View Full Version : clEnqueueNDRangeKernel max global_work_size



matrem
12-03-2009, 02:33 AM
Is there another maximum than 2^address_bits for the global_size?

I try to pass a bit more than 100 000 000 and clEnqueueNDRangeKernel return INVALID_VALUE.

I work under vista64 with last nVidia drivers.

dbs2
12-03-2009, 03:09 AM
No. The spec puts no limits on the size except for the size of the type holding the data, which is a size_t. The OpenCL implementation is responsible for breaking up your requested global size into something that will work on the hardware. So if your size is not being accepted it sounds like a bug with the Nvidia implementation.

I would suggest you make sure that your global size is a multiple of 32, though. Otherwise the driver may be forced to use a local size that is non-optimal for the card and you will get substantially worse performance.

matrem
12-03-2009, 03:23 AM
Thanks.

To be accurate I use (134217728,1,1) for the global and (512,1,1) for he local.

Without any nVidia account, is it possible to report OpenCL driver bugs somewhere? Perhaps nVidia guys read this forum?

dbs2
12-03-2009, 04:50 AM
Did you verify via clGetKernelWorkgroupInfo that that local size is valid for your kernel? Since that's the maximum the hardware supports, it will only be okay if your kernel is using very few registers. (Or you can just pass in NULL for the local size.)

matrem
12-03-2009, 07:50 AM
Very interesting, actually I put 512, the max of my device capability. But now I've tried to let the implementation choose the right local size and the problem is the same.

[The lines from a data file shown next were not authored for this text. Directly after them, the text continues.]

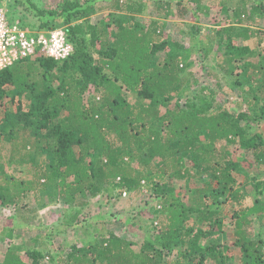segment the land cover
Wrapping results in <instances>:
<instances>
[{
    "label": "trees",
    "instance_id": "trees-1",
    "mask_svg": "<svg viewBox=\"0 0 264 264\" xmlns=\"http://www.w3.org/2000/svg\"><path fill=\"white\" fill-rule=\"evenodd\" d=\"M121 1L112 7L117 14L94 24L96 0H66L56 13L29 0L47 17L45 30L65 29L74 51L64 61L39 51L0 72V205L14 207L35 191L41 207L49 195L75 208L76 221L91 198L143 189L161 200L152 212L160 219L159 236L142 242L138 252L113 232L79 239L65 256L13 246L1 264H229L217 244H201L209 230L223 232L226 220L241 251L239 264H264V198L245 203L235 176L241 165L218 147L238 142L264 165V138L254 132L264 121V34L251 25L256 14L264 15L263 0H238L231 15L224 7L225 21L196 45L203 59L218 57L219 74L235 77L231 91L241 90L239 112L219 100V75L216 88L207 81L193 93L199 79L191 71V48L167 34L160 21L142 20L145 3L129 1L124 9ZM166 1L168 8L177 1L207 12L202 0ZM14 18L9 16L11 24L26 29ZM191 30L200 34L196 26ZM237 70L242 74L234 76ZM7 144L5 160L1 145ZM13 165L28 176L9 174ZM194 180L202 188L191 189ZM176 181L186 182V189ZM260 185L255 188L261 196ZM71 224L66 226L77 227ZM6 237L11 242L14 231Z\"/></svg>",
    "mask_w": 264,
    "mask_h": 264
},
{
    "label": "rangeland",
    "instance_id": "rangeland-1",
    "mask_svg": "<svg viewBox=\"0 0 264 264\" xmlns=\"http://www.w3.org/2000/svg\"><path fill=\"white\" fill-rule=\"evenodd\" d=\"M31 1L39 10L56 13L61 11L66 0ZM80 1L84 3L87 0ZM114 1L96 0L94 6H96L98 12L91 18L92 23L96 24L101 18H107L109 14L116 13L112 8ZM129 1H142L145 3V11L140 15V18L145 22L158 20L161 25L165 24L167 34L182 42L194 52L190 61L194 63L191 71L195 72L196 78L199 79V84L194 87L193 93H197L199 89L203 88L207 81L213 85L212 87H215L214 74L219 75L221 81L225 82H222V86H224V90H221L222 93L219 94L217 92L219 100L224 106H231V110L237 112L244 110L242 105L239 107L240 109L235 105L236 102H241V90L231 91V85L236 80L234 79L235 77L229 79L223 74H219L217 65L220 62L215 55L212 54L210 57L203 59L201 52H196L198 42L206 43L207 31L211 30L214 24L219 25L220 22L225 21L227 16L224 12V7L230 8L229 14L231 15L233 10L238 7V0H202L201 4L203 8H206L207 12H205V9L198 11L196 5H187L186 2L181 3L183 6L181 4L178 5L177 1H173L171 3L172 6L168 8L166 0L163 2V9L158 7V3H162L160 0H122L121 4L124 9L125 5L129 4ZM10 4H12V7ZM0 7L7 10L8 16L15 17L14 23L22 20L27 25L26 29L30 31L37 33L49 32L43 27L47 17H43L38 14L36 9L30 7L29 0H0ZM252 7V4L247 6L248 12H250ZM11 11L14 15H12ZM251 25L255 31L264 34V15L256 14ZM193 26L200 30L198 36L192 34L191 29ZM239 44L242 45L241 40H239ZM239 72L242 74L241 70H237L234 76H238L237 73ZM88 97L87 94L86 101H88ZM0 118H2V114ZM263 122L260 123V127L254 128V132L262 134L264 138ZM1 147L6 160L11 146L7 144L1 145ZM218 147L221 151L227 150L231 158L241 165L240 169L242 171L236 172L235 176L247 195L245 203H253L257 197L264 198V193L260 196L255 188L257 184H261L260 192L264 189V165L257 163L256 154L251 150L244 149L238 142L229 145V147L226 144H220ZM16 166L8 167V173L15 178H26L28 170L22 171ZM175 184L178 189H186V182L184 181H176ZM202 186V182H195L194 180L190 188L196 189L202 188ZM185 201L188 205L191 204L189 195L186 196ZM44 202H46V205L41 207L35 197V191H29L27 196L14 207L0 205V264L3 261L6 250L13 246H22L26 250H51L53 254H63L65 256L69 252V245L77 242V240L80 242L79 239L88 240L87 237L94 238L99 234L107 235L108 232H113L117 236L134 243L132 248L138 252L142 242L147 239L157 240V236H159L160 219L158 220L152 212L159 209L161 200L147 190L141 189L137 192L129 193L127 197L120 196L118 191L111 194L102 193L96 198L90 199L89 206L84 209L76 221L73 220L75 208L69 209L61 199L52 202L51 197L47 195ZM71 220L73 224L70 226L77 227L68 228L66 226ZM194 221L196 220L193 217L190 224L192 225ZM94 226H96V229H94ZM80 228H87L88 232L84 233V229L82 231ZM10 230L14 231V238L11 242L6 237V233ZM209 233L211 234L201 241L202 246L217 244L214 245L216 249L230 258L229 264H239L241 251L236 244L231 223L228 220L225 221L223 232L211 229ZM25 255L23 254V256Z\"/></svg>",
    "mask_w": 264,
    "mask_h": 264
},
{
    "label": "built area",
    "instance_id": "built-area-1",
    "mask_svg": "<svg viewBox=\"0 0 264 264\" xmlns=\"http://www.w3.org/2000/svg\"><path fill=\"white\" fill-rule=\"evenodd\" d=\"M39 51L57 61H64L72 55L74 48L67 40L65 29L48 33L23 29L17 24H11L7 10L0 7V72ZM124 197H127L126 193Z\"/></svg>",
    "mask_w": 264,
    "mask_h": 264
},
{
    "label": "clouds",
    "instance_id": "clouds-1",
    "mask_svg": "<svg viewBox=\"0 0 264 264\" xmlns=\"http://www.w3.org/2000/svg\"><path fill=\"white\" fill-rule=\"evenodd\" d=\"M45 33V32H44ZM47 33V32H46Z\"/></svg>",
    "mask_w": 264,
    "mask_h": 264
}]
</instances>
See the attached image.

If we use to much register, should the return not be CL_OUT_OF_RESOURCES ?

dbs2
12-03-2009, 11:20 AM
You have to put in a number for the total local workgroup size that is less than or equal to what is returned by the clGetKernelWorkgroupInfo call. I believe you should get CL_INVALID_WORK_GROUP_SIZE if the size is not valid.

matrem
12-03-2009, 11:38 AM
Thank you very much, I forgot this "clGetKernelWorkgroupInfo" call... It's just essential.

matrem
12-15-2009, 02:56 AM
In fact I have an invalid_value as soon as the ratio is over 65535 ... I guess this ratio is stored by drivers in a too short variable :)...

dbs2
12-15-2009, 05:56 AM
That sounds like a hardware limit that the Nvidia driver is not handling correctly. I would suggest filing a bug against them if you can.

matrem
12-15-2009, 07:47 AM
I can't with no account (I just retried to create one...).

195.181 nVidia beta drivers don't fix the problem.

Can it be possible to create a zone on this forum to report implementation bugs, that manufacturers could read?

matrem
12-17-2009, 08:51 AM
In NVIDIA OpenCL guide we can read :

The maximum size of each dimension of a grid of thread blocks is 65535;
So there is a limitation, fixed by nVidia, which is'nt define by specification and that we can't query with API... This constraint limits a bit the portability :|

dbs2
01-04-2010, 01:19 AM
It is strange that you can use arbitrary sizes on Nvidia cards on MacOS X but not with Nvidia's own drivers. All they would have to do is breakup the runtime kernel execution into 65k sized chunks since each execution is necessarily independent.